Et la consommation de Ritalin est allée en augmentant. Je me permets donc de souligner que déjà en janvier 1988, la Dre Gloria Jeliu, professeur titulaire au Département de pédiatrie de l’Hôpital Sainte-Justine, présentait une conférence à la Commission scolaire des Mille- Iles intitulée :L’Hyperactivité chez l’enfant, maladie, déviation sociale ou trouble d’apprentissage.

Son texte de 15 pages rapportait entre autres, parmi les facteurs :

-Les troubles relationnels. Par exemple, un enfant ne recevant pas d’attention positive dans son milieu familial et qui quête à l’extérieur par tous les moyens, une quelconque forme d’attention.

-Les troubles affectifs. Par exemple un enfant anxieux ou déprimé (en raison de situations présentes dans le milieu familial) peut se caractériser par un comportement très actif, déambulant, touchant à tout, jamais satisfait.

Elle mentionnait diverses caractéristiques telles : inattention, impulsivité, hyperactivité, instabilité, absence d’inhibition, manque de persistance et superficialité, comportement erratique et parfois imprévisible, échec social. L’échec social est fréquemment observé, car ces enfants ne sont pas conscients des indices « sociaux » qui gouvernent les situations habituelles. C’est ainsi que la plupart vont connaître l’isolement social, le rejet et l’abus verbal.

Bref! il faudrait se poser la question : « Est-ce que la déviation sociale (séparation des parents, famille dysfonctionnelle, l’enfant-roi, la violence ambiante généralisée...) ne serait pas devenue la principale cause de l’augmentation du TDHA au Québec?
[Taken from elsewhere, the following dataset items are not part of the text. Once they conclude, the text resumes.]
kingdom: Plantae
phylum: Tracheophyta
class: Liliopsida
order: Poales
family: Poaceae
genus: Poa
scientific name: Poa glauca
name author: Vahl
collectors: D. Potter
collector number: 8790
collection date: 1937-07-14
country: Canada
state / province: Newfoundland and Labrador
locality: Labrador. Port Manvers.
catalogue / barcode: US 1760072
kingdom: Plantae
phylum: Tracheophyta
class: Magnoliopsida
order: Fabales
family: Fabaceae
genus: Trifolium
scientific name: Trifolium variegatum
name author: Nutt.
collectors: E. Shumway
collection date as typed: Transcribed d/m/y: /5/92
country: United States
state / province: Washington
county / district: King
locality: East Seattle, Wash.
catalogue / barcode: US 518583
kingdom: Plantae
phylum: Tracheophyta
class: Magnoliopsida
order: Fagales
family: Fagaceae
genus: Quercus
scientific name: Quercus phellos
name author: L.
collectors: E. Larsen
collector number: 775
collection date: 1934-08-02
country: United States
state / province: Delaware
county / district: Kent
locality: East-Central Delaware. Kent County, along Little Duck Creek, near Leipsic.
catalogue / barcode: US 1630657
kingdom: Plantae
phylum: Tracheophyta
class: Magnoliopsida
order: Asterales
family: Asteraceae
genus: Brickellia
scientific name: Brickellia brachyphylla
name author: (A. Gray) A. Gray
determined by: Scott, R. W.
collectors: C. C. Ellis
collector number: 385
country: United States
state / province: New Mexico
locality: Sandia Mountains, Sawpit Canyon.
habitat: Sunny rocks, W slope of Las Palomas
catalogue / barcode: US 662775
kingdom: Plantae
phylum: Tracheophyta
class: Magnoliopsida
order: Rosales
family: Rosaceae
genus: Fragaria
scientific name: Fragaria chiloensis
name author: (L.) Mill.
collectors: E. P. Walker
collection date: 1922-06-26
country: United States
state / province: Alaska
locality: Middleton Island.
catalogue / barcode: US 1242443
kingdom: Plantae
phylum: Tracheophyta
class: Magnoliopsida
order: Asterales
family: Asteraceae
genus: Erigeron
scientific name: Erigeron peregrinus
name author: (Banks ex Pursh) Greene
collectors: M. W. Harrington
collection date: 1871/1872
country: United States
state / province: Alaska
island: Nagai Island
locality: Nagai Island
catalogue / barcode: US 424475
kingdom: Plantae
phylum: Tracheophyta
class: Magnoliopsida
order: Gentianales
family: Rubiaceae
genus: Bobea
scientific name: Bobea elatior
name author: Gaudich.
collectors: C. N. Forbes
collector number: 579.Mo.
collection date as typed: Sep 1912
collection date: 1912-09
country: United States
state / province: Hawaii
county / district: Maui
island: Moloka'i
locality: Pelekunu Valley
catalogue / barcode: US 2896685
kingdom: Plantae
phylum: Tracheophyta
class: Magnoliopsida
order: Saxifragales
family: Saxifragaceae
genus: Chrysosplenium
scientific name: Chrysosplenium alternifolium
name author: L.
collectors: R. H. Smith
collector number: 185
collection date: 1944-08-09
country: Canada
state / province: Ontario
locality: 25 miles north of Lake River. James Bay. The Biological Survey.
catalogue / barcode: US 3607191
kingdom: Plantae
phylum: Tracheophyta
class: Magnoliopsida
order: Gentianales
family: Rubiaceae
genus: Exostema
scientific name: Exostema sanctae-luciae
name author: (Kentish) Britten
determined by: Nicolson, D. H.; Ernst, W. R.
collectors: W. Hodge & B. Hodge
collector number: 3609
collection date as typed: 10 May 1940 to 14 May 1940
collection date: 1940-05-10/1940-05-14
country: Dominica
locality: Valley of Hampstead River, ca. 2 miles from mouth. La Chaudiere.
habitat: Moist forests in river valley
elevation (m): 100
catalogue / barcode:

Charles Martin, M.D. Joliette

Ouf! Quelle question embarrassante mais néanmoins pertinente vous me posez-là! Même s’il est aujourd’hui reconnu que le TDAH est un trouble neurologique qui relève d’une certaine malformation d’origine physiologique, n’est-il pas vrai qu’on associe à ce trouble une flopée de comportements erratiques de la part des enfants, lesquels ne relèveraient pas de ce problème neurologique bien spécifique, mais d’un ensemble de facteurs familiaux et sociaux qui viendraient les perturber et influencer leurs agissements?